BRAF gene: this is gene that codes for a protein that is involved in a signaling pathway and is important for cell growth. Mutations in the BRAF gene in adults appear to cause cancer.

Mutation: A permanent change in one of the genes.

Thyroid nodules are very common. When a thyroid nodule of sufficient size is found, a biopsy of the nodule is usually performed to suggest whether it is benign (non-cancerous) or malignant (cancerous). While the biopsy results are usually clear, sometimes it can be difficult to clearly identify a cancer and surgery is required to make the diagnosis. Recent advances have made molecular marker testing (mutation testing of thyroid cancer genes) of the biopsy sample available; these represent additional tests that can be used to guide management of the nodule. Two genes in particular are associated with thyroid cancer: BRAF and RET/PTC.

Two studies were recently done to report the frequency of the BRAF and RET/PTC mutations in patients with thyroid nodule biopsies who underwent thyroid surgery. Although it is controversial, some researchers think that having a BRAF mutation suggests that the cancer (usually papillary thyroid cancer, the most common form of thyroid cancer) will be more aggressive, particularly when the initial nodule is large.

These two studies report the relationship between how often these thyroid cancer genes were initially positive and the aggressiveness of thyroid cancer through longterm monitoring. The goal of both studies was to see how useful testing for these molecular markers can be in patients in whom thyroid cancer is suggested by biopsy results.

Walczyk A et al The BRAF V600E mutation in papillary thyroid microcarcinoma: does the mutation have an impact on clinical outcome? Clin Endocrinol (Oxf). December 13, 2013 [Epub ahead of print].

Guerra A et al Concomitant BRAF(V600E) Mutation and RET/PTC rearrangement is a frequent occurrence in papillary thyroid carcinoma. Thyroid 2014;24:254-9. Epub August 25, 2013; doi: 10.1089/thy.2013.0235.

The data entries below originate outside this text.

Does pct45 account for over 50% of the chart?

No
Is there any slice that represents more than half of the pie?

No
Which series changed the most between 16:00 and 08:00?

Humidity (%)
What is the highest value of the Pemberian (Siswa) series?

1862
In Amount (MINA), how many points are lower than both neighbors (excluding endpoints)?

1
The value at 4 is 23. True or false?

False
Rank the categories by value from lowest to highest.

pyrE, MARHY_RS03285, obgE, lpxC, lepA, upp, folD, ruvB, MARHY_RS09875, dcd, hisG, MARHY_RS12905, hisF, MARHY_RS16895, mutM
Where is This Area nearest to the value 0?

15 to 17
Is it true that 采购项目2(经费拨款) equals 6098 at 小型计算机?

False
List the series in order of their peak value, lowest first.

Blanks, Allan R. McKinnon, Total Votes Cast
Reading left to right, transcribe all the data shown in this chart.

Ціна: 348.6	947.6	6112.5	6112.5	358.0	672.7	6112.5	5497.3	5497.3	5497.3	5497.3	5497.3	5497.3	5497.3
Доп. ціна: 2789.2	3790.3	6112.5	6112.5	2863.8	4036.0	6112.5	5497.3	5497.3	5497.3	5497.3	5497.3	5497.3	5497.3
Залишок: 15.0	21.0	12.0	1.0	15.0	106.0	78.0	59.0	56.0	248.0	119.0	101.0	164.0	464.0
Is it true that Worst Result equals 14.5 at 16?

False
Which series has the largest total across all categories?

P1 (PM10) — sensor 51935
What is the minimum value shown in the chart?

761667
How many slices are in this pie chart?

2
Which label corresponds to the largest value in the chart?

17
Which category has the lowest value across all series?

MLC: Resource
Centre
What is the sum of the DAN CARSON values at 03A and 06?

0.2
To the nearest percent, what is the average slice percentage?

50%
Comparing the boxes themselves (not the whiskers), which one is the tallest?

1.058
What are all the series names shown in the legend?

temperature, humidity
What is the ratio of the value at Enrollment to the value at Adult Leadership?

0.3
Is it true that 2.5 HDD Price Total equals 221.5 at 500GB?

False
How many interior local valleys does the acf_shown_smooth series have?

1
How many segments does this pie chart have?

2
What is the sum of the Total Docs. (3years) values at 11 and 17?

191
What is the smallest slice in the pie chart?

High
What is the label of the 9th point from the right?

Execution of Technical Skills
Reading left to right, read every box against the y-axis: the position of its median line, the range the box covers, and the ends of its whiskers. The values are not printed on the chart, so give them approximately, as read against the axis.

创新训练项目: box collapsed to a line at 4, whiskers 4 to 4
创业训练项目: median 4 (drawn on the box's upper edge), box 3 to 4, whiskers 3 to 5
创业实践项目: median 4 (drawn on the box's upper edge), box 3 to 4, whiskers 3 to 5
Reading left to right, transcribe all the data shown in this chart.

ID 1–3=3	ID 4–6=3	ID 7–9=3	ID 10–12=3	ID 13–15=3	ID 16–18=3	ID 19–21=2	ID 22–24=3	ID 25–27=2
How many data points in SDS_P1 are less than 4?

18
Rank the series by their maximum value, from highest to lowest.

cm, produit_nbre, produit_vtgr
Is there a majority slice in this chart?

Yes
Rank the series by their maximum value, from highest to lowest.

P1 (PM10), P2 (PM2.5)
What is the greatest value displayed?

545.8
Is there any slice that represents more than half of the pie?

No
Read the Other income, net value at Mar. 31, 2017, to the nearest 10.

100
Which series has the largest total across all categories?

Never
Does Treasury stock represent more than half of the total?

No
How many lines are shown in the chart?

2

Walczyk and colleagues studied how often the BRAF mutation was positive from 113 samples from patients seen at a Polish hospital during 2012. All patients had been diagnosed with micropapillary thyroid cancer (cancers that are <10 mm in size) following thyroid surgery. Since BRAF mutations have been found usually in larger cancers, this study is novel in that it was studied only in these smaller cancers. The researchers found that surprisingly, a large percentage (78 of 113) of the micropapillary cancers contained the BRAF mutation, although none of the patients showed persistence or recurrence of the cancer after the patients were followed up on average for 4.8 years.

Previous studies have reported that having both the BRAF and RET/PTC gene mutations in a single tumor is quite rare. In the second study, Guerra and researchers reported how often both mutations were found in 72 Italian patients with papillary thyroid cancer to show whether having dual mutations may carry a unique prognosis. The BRAF mutation was found in 44.4% of the cancers, of which 36.1% also had the RET/PTC mutation. The RET/PTC was found in 69.5% of the cancers, of which 30.5% also had the BRAF mutation. Positive mutations of both genes were not more common in the patients with Stage IV thyroid cancer. The main conclusion is that although both the BRAF and RET/PTC mutations were more frequently found in this group of papillary thyroid cancer patients, this does not necessarily indicate a worse prognosis.

These two studies report on the frequencies of two common thyroid cancer gene mutations, BRAF and RET/PTC in patients with papillary thyroid cancer living in Poland and Italy. Published literature has reported that these mutations usually signal more aggressive disease at initial diagnosis and during longterm monitoring. The main findings from these current studies were that the BRAF mutation in patients with micropapillary thyroid cancers and both the BRAF and RET/PTC mutations in patients with all sizes of papillary thyroid cancers do not necessarily suggest more aggressive disease. Further research is needed to show whether these findings are similarly applicable for papillary thyroid cancer patients living in the U.S. using larger groups of patients with longer follow-up.